>>>

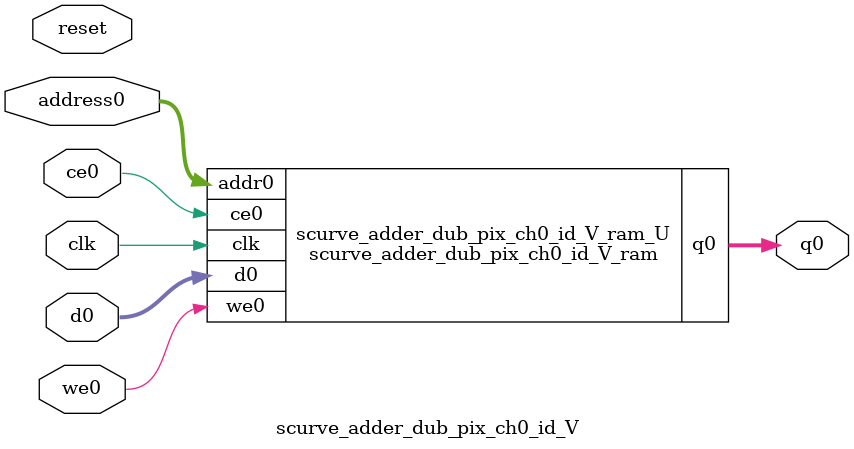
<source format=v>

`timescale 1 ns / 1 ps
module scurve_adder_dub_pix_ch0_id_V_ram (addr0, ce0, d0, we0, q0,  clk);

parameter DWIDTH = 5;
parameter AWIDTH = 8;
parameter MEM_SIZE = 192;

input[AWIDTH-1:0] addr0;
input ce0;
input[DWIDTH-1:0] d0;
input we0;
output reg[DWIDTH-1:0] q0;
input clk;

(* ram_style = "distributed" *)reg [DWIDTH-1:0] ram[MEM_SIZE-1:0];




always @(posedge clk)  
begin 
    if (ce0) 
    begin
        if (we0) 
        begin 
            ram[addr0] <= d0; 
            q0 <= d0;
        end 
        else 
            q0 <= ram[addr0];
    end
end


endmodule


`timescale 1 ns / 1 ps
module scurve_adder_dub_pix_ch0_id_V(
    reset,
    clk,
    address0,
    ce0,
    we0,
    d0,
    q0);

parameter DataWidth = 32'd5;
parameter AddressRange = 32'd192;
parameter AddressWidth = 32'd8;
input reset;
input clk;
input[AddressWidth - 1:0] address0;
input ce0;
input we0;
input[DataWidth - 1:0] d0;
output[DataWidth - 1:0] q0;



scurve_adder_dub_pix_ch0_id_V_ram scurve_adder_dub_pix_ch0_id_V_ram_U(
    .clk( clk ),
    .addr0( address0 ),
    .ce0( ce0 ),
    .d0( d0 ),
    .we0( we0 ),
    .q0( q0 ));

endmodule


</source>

<<<

§ **Exercise objective**
For each record, return its text exactly and leave any picture out.

§ **Answer for this exercise**
<source format=v>

`timescale 1 ns / 1 ps
module scurve_adder_dub_pix_ch0_id_V_ram (addr0, ce0, d0, we0, q0,  clk);

parameter DWIDTH = 5;
parameter AWIDTH = 8;
parameter MEM_SIZE = 192;

input[AWIDTH-1:0] addr0;
input ce0;
input[DWIDTH-1:0] d0;
input we0;
output reg[DWIDTH-1:0] q0;
input clk;

(* ram_style = "distributed" *)reg [DWIDTH-1:0] ram[MEM_SIZE-1:0];




always @(posedge clk)  
begin 
    if (ce0) 
    begin
        if (we0) 
        begin 
            ram[addr0] <= d0; 
            q0 <= d0;
        end 
        else 
            q0 <= ram[addr0];
    end
end


endmodule


`timescale 1 ns / 1 ps
module scurve_adder_dub_pix_ch0_id_V(
    reset,
    clk,
    address0,
    ce0,
    we0,
    d0,
    q0);

parameter DataWidth = 32'd5;
parameter AddressRange = 32'd192;
parameter AddressWidth = 32'd8;
input reset;
input clk;
input[AddressWidth - 1:0] address0;
input ce0;
input we0;
input[DataWidth - 1:0] d0;
output[DataWidth - 1:0] q0;



scurve_adder_dub_pix_ch0_id_V_ram scurve_adder_dub_pix_ch0_id_V_ram_U(
    .clk( clk ),
    .addr0( address0 ),
    .ce0( ce0 ),
    .d0( d0 ),
    .we0( we0 ),
    .q0( q0 ));

endmodule


</source>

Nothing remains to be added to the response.